Dojechały kolejne bibeloty do zbierania kurzu
Tylko dodam, że ja tego nie kupuję teraz, to wszystko bardzo stare zamówienia, przychodzące z opóźnieniem przez covid i problemy z dostawami od Diamonda.
Pochwaliłbym się przed rodziną, ale oni reagują dziwną, skrzywioną miną, wzruszeniem ramion, ewentualnie zgryźliwym komentarzem… więc muszę wrzucić tu
4 omniaki, z czego 3 nowości – wszystkie oldskulowe.
Wolverine. Genialny materiał. Od Weapon X, przez miniserię Claremonta i Millera, „ślub” z Mariko, pierwszy ongoing, czyli przygody Patcha w Madripoorze, znane z Essentiali Mandragory, po kolaborację z Punisherem, wydaną kiedyś przez TM-Semik.
No i jest Captain America Annual #8 z kultową okładką Mike’a Zecka. Kto czytał Semiki, wie o czym mowa
Wszystko co najlepsze wyszło z Loganem, jest zawarte w tym omnibusie. Polecam i czekam na Vol 2.
Infinity War. Główną oś historii wydał nam niedawno Egmont. Omnibus rozszerzony jest o tie-iny z większością bohaterów Marvela.

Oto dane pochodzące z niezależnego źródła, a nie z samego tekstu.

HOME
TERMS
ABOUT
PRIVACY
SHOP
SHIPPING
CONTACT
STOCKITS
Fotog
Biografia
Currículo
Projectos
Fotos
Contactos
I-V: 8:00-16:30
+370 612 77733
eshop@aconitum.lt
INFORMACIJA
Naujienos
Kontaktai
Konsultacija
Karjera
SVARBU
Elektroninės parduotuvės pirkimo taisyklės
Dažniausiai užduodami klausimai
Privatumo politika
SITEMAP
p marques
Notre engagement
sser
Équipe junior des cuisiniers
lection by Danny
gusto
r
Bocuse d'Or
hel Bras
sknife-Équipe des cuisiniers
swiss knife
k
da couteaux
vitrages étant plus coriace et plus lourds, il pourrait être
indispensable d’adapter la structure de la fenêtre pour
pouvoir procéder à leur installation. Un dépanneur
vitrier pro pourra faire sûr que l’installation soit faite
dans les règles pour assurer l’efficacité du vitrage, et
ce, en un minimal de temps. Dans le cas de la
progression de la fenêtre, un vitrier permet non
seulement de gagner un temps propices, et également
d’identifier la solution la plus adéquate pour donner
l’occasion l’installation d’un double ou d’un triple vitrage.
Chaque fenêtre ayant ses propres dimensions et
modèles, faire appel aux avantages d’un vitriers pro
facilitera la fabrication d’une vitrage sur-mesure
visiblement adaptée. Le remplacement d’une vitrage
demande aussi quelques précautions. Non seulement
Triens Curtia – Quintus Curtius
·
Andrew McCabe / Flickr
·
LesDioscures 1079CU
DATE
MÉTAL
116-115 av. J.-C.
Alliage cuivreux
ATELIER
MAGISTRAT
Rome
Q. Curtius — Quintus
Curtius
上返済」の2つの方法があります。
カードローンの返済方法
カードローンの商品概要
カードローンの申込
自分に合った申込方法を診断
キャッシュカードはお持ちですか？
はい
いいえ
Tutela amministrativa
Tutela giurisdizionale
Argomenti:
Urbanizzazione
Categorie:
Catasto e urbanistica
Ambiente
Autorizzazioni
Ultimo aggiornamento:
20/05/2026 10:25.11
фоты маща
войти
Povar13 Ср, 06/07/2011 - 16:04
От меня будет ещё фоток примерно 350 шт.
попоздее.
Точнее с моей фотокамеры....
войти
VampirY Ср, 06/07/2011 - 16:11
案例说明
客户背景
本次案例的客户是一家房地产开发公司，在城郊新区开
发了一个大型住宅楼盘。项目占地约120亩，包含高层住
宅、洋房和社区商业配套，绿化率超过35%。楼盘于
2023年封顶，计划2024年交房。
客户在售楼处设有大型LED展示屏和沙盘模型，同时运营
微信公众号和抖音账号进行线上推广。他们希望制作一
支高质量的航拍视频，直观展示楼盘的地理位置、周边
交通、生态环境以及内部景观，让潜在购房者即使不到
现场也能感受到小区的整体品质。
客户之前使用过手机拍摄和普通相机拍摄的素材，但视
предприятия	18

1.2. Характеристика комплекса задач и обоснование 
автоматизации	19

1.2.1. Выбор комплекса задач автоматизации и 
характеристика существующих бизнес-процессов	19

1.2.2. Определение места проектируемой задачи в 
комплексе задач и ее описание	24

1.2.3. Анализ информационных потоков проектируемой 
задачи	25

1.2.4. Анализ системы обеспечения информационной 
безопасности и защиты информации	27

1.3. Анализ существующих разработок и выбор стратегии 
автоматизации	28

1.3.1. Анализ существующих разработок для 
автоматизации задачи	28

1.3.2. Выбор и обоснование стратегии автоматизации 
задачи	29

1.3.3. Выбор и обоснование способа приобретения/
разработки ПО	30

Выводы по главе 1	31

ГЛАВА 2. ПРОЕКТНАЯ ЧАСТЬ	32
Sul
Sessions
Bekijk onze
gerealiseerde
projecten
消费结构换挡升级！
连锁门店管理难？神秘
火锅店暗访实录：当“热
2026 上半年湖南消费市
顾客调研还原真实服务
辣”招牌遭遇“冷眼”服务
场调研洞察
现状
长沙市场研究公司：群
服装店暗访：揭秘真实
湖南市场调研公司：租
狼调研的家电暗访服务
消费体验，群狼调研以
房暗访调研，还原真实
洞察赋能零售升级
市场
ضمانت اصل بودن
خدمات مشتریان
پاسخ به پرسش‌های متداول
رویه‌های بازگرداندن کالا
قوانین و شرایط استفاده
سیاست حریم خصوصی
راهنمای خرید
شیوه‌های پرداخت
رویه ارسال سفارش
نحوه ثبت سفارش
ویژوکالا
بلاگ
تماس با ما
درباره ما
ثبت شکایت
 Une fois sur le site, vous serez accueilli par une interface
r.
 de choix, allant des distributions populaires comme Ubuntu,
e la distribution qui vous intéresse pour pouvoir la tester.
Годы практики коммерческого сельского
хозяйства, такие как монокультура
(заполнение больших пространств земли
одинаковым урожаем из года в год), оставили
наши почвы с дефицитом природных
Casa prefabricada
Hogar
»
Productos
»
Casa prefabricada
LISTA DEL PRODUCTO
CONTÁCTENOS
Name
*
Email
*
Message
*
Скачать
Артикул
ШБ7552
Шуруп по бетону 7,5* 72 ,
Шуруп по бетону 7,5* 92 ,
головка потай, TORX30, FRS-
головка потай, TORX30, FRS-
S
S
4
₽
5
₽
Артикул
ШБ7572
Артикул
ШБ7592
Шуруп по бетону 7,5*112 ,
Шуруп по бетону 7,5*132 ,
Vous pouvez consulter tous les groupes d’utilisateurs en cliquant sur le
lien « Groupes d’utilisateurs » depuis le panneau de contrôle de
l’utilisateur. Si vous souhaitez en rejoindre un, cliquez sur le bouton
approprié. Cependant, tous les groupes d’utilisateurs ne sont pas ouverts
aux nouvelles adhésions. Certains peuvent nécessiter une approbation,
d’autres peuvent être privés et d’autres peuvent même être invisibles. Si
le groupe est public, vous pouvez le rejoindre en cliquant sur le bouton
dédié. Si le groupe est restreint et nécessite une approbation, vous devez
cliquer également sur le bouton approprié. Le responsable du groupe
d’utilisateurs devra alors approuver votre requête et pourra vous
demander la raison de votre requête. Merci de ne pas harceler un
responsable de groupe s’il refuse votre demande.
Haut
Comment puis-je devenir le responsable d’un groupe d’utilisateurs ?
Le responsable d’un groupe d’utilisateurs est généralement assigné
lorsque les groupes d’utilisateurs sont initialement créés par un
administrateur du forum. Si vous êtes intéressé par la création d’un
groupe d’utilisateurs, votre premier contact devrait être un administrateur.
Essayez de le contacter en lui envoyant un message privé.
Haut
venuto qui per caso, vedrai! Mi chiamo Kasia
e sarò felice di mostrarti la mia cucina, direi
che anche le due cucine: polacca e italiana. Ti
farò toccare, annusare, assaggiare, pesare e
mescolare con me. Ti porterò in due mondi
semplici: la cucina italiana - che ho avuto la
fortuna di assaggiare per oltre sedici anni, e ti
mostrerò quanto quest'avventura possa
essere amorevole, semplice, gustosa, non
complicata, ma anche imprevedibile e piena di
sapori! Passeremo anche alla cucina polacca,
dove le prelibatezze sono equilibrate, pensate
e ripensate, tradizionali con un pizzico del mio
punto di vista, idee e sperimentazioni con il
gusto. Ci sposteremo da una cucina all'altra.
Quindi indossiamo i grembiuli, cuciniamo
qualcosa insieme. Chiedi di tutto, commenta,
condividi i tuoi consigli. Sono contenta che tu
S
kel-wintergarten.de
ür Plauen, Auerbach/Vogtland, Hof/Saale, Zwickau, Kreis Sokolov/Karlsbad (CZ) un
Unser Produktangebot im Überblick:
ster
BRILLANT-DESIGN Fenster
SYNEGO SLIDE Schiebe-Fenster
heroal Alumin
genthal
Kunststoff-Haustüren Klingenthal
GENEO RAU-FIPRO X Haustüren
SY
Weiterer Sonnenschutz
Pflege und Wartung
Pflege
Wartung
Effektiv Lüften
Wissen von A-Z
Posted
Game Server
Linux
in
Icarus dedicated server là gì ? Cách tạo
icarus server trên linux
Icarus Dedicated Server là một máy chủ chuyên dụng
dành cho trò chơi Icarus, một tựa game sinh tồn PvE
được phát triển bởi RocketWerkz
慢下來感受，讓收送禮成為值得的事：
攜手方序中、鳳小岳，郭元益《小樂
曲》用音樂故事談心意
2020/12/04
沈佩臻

Sporo F4 (było kiedyś pocięte w Mega Marvelu), sporo Strange’a… A za miesiąc wznowienie Infinity Gauntlet do kompletu.
Teraz postaci z drugiego szeregu.
Black Widow Strikes – od debiutu na początku lat sześćdziesiątych, przez trzy dekady, gościnne występy (głównie w Avengers), wszystkie solowe miniserie, po lata 90-te. Fantastycznie się to zapowiada. Szkoda tylko, że pominięto czas spędzony w San Francisco w pierwszej połowie lat 70-tych, gdy Natalia współdzieliła tytuł z Daredevilem. Ale wiadomo, wszystko się nie zmieści. Mam nadzieję, że Marvel planuje Vol 2 zawierające Marvel Knights.
Cloak & Dagger. Tandy i Tyrone – córka światła, syn ciemości – jedne z najciekawszych postaci w Marvelu, a jakże u nas nieznane. Na omniaka składa się sporo starych Spider-Manów, głównie Spectacularów, czyli zeszytów nie zebranych dotąd w OHC, pierwsza miniseria znana z SBM i pierwszy ongoing. Prawie całą zawartość omnibusa znam, ale i tak sobie odświeżę, nie ma nic lepszego niż street-levelowy Marvel z „brudnych” lat osiemdziesiątych.
Zadziwiające jest to, że Marvelowi muszą schodzić te omnibusy z drugoligowcami (skoro w zapowiedziach są jeszcze bardziej niszowe rzeczy, jak Brother Voodoo czy Ka-Zar), a DC nie jest w stanie sprzedać niczego, co nie ma Batmana w tytule.
Bali się wydać Supermana Johna Byrne’a w omni, za to dostaliśmy jakieś bieda wydanie w malutkim formacie, na papierze gazetowym. Nie wiadomo czy się śmiać, czy płakać.